[What this task involves] Output the lines from the one containing "A verified **Core" through the one containing "of desired behavior.", copying them exactly with both of those lines included.

[Source records]
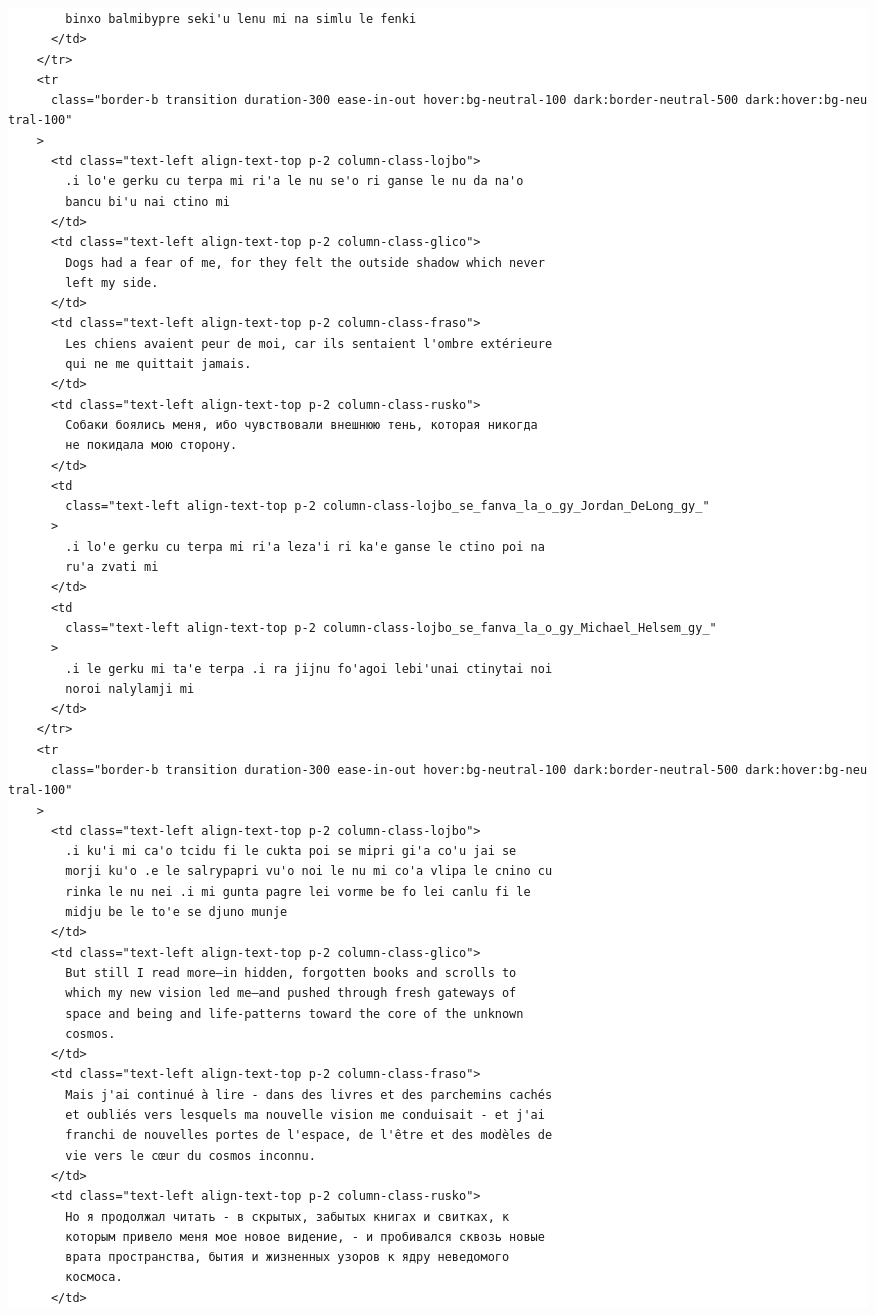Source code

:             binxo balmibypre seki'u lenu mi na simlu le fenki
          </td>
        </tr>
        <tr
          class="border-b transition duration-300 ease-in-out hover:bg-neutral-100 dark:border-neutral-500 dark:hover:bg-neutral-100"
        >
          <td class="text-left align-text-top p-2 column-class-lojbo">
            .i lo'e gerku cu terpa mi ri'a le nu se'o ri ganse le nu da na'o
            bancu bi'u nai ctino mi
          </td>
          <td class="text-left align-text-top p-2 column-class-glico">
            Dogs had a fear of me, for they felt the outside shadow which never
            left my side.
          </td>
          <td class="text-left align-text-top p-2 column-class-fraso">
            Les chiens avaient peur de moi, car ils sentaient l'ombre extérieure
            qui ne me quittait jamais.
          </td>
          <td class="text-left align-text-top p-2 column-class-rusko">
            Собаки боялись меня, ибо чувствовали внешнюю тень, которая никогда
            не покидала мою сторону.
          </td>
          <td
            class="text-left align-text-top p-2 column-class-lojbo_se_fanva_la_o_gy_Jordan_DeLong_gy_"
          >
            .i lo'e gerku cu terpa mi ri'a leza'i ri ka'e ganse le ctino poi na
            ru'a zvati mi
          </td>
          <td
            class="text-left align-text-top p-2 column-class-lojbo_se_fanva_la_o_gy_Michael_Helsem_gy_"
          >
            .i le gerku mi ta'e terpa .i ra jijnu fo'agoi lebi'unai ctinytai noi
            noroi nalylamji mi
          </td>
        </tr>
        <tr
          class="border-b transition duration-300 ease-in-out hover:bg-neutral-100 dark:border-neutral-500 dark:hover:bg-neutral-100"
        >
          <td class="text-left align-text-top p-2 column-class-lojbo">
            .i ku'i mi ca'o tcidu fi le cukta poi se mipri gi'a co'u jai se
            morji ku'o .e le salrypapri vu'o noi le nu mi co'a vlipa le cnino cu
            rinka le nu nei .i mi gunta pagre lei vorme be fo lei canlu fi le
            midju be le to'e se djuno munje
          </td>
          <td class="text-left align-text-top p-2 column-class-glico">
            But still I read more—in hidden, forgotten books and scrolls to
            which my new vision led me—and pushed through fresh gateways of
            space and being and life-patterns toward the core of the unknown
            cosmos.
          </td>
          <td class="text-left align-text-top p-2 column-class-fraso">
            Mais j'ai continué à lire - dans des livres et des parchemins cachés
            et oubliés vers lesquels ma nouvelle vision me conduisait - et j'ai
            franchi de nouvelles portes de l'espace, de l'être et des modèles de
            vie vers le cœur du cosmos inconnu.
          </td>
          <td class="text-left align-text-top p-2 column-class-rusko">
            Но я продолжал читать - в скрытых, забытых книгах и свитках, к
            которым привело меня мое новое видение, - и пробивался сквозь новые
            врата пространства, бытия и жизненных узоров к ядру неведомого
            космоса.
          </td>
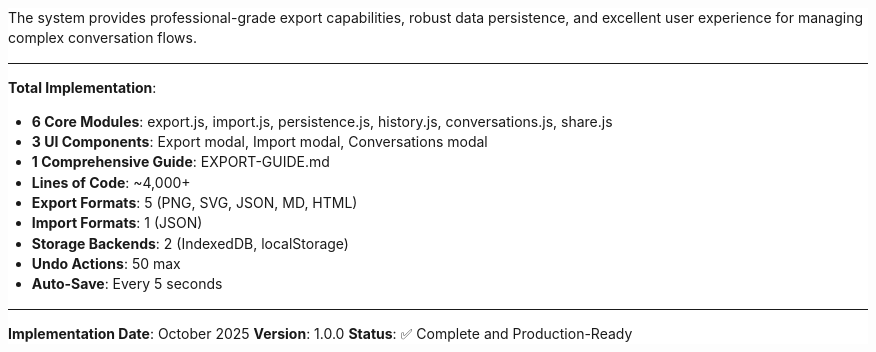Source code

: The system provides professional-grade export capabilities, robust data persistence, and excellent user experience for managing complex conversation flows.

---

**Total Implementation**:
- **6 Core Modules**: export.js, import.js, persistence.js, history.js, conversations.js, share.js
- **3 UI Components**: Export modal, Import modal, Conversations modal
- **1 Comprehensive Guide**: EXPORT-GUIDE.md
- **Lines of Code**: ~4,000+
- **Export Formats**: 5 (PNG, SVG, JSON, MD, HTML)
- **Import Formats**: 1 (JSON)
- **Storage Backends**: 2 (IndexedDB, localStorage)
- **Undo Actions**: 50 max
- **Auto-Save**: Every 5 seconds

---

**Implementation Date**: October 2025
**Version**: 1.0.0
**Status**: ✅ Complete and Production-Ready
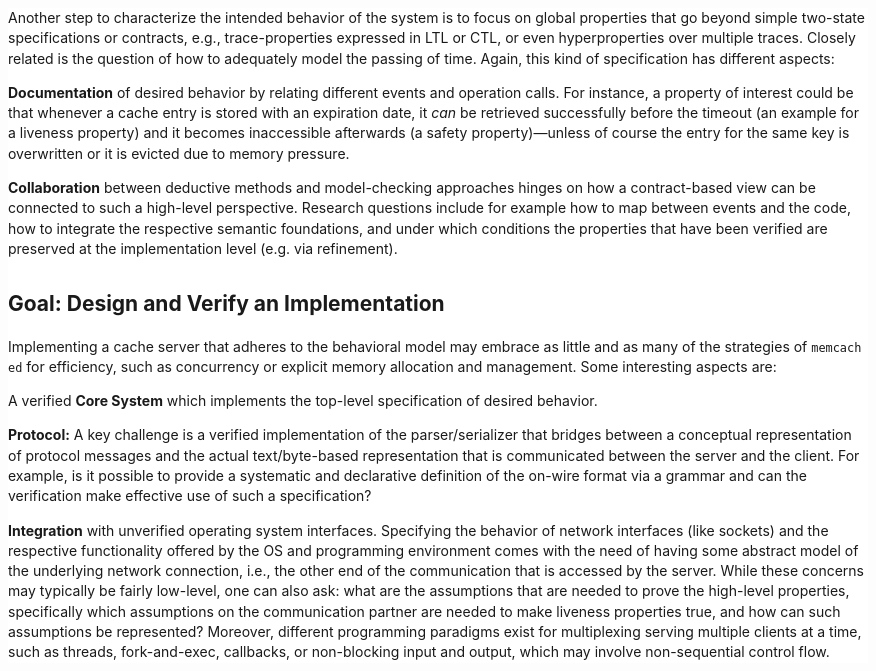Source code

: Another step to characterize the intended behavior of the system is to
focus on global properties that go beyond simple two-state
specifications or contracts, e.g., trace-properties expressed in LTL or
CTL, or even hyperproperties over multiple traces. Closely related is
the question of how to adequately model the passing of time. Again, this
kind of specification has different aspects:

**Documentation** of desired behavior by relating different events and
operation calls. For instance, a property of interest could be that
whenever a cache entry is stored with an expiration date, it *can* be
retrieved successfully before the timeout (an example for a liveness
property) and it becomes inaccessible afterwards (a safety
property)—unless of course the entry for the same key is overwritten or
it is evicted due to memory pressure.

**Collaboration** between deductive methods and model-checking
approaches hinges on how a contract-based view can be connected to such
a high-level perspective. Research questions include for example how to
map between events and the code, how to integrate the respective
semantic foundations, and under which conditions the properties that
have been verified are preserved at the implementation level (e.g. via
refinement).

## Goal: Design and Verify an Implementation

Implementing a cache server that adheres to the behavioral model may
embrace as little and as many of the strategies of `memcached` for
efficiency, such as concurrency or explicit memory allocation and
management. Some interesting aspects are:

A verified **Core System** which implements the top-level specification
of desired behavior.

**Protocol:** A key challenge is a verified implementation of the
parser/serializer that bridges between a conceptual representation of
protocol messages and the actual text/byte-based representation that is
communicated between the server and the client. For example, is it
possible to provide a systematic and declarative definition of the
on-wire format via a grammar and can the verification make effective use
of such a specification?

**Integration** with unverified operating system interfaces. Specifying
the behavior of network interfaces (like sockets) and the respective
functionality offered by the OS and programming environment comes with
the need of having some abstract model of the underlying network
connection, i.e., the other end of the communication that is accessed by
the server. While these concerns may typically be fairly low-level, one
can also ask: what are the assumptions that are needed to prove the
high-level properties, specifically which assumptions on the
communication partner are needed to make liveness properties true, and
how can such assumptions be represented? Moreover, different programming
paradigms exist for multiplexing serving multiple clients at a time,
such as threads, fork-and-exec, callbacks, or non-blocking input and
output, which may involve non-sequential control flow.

[Result of the exercise]
A verified **Core System** which implements the top-level specification
of desired behavior.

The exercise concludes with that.